A professora Carla Silene, membro do Instituto de Ciências Penais (ICP), vai na mesma linha. “O Estado precisa investir em trabalhos de educação de jovens, homens e mulheres no tema, programas de educação e assistência social”.

Comportamento indica que história pode ter fim trágico

Os processos relativos a feminicídio cresceram 75% na Justiça de BH no ano passado. Foram 58 novos casos em 2018, ante 33 em 2017.
A delegada Alice Batello, da Delegacia de Homicídios, alerta, porém, para o fato de que as mortes podem ter “começado” muito antes.

“Em geral, o assassinato é a ponta da violência doméstica que vem de tempos atrás. Sinais como controlar os lugares a que a vítima vai e agressões física e psicológica demonstram o perigo iminente”.

Se não tivesse percebido o que estaria por vir, a cozinheira Francisca Maria da Silva, de 54 anos, vítima de cárcere privado por uma década, talvez tivesse engrossado as estatísticas.

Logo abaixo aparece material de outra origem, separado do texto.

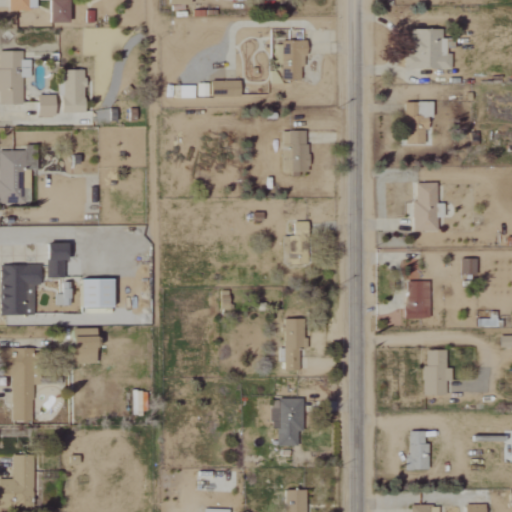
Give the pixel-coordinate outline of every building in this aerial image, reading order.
[(31,11),(31,0),(4,0),(5,10),(31,11)] [(43,24),(66,24),(66,1),(43,0),(43,24)] [(91,11),(82,11),(81,23),(91,23),(91,11)] [(447,71),(447,55),(442,55),(442,40),(435,40),(435,31),(418,31),(418,39),(407,39),(407,70),(447,71)] [(300,43),(278,42),(277,81),(299,82),(300,43)] [(18,78),(26,78),(26,61),(17,61),(17,53),(0,52),(0,105),(18,106),(18,78)] [(79,114),(80,71),(58,71),(57,114),(79,114)] [(235,97),(234,82),(205,83),(205,98),(235,97)] [(190,86),(175,87),(176,99),(190,98),(190,86)] [(50,118),(50,97),(32,96),(31,117),(50,118)] [(426,143),(426,117),(428,117),(427,102),(402,103),(403,143),(426,143)] [(282,172),(308,172),(307,131),(281,132),(282,172)] [(30,170),(37,170),(37,150),(0,149),(0,203),(30,203),(30,170)] [(413,231),(437,231),(437,217),(444,217),(444,203),(437,204),(437,183),(416,183),(417,201),(413,201),(413,231)] [(289,257),(283,257),(283,264),(308,264),(308,222),(294,222),(294,236),(289,236),(289,257)] [(70,243),(47,243),(46,278),(63,279),(64,260),(70,260),(70,243)] [(461,276),(477,275),(476,259),(460,259),(461,276)] [(0,266),(1,316),(34,316),(34,286),(40,285),(40,265),(0,266)] [(114,307),(115,280),(83,280),(83,307),(114,307)] [(69,306),(70,282),(61,282),(60,294),(55,294),(55,305),(69,306)] [(406,319),(429,318),(429,282),(405,282),(406,319)] [(299,371),(299,349),(305,349),(305,319),(284,319),(283,370),(299,371)] [(99,329),(75,330),(75,349),(100,348),(99,329)] [(511,335),(499,336),(499,348),(511,347),(511,335)] [(423,351),(424,395),(446,395),(445,381),(451,381),(451,368),(446,369),(445,351),(423,351)] [(33,385),(14,384),(13,416),(32,417),(33,385)] [(303,399),(278,399),(278,408),(271,409),(271,428),(277,428),(277,446),(297,446),(297,432),(303,432),(303,399)] [(429,444),(424,444),(424,432),(409,431),(408,469),(428,469),(429,444)] [(32,456),(10,456),(11,481),(0,480),(0,507),(33,507),(32,456)] [(305,511),(306,491),(285,490),(284,511),(305,511)]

As agressões do ex-marido começaram quando a primeira filha do casal, hoje com 29 anos, tinha cinco meses. “Ele me restringiu de trabalhar, ter amigos, viajar sozinha e ir a certos lugares. Mas eu não entendia isso como violência”.

Ela conta ter levado 15 mordidas no seio esquerdo e sofrido ameaças de ter a casa incendiada. “O denunciei por oito vezes. Na nona vi que ou separava, ou morreria”, relembra.

Na ocasião, o então companheiro, em uma discussão, jogou o veículo contra a trincheira da Pampulha, com ela e os três filhos a bordo. Francisca teve cortes no rosto e passou por cirurgias plásticas para a reconstituição da face. “Hoje, vejo que não precisava ter esperado tanto tempo”, afirma.

Apoio

A cozinheira diz ter contado com apoio psicológico, jurídico e consultoria financeira do Conselho Municipal dos Direitos da Mulher (Comdim) e do Benvinda – Centro de Apoio à Mulher, ambos da Prefeitura de BH. A casa funciona na rua Hermílio Alves, 34, no bairro Santa Tereza, região Leste da capital.

Lá, são prestados serviços de orientação às vítimas de violência doméstica. “Há 22 anos, o Benvinda é um espaço fundamental de proteção à mulher”, explica o subsecretário de Direito e Cidadania da capital, Thiago Costa.

Segundo o governo de Minas, nas delegacias há estrutura para atendimentos especializados, inclusive de equipes psicossociais. Sobre os trabalhos de conscientização junto aos agressores, o Estado não se pronunciou.

A respeito da Delegacia Especializada em Feminicídio, anunciada em 2018, pelo governo anterior, informou que a implantação da unidade está em análise pela chefia da Polícia Civil.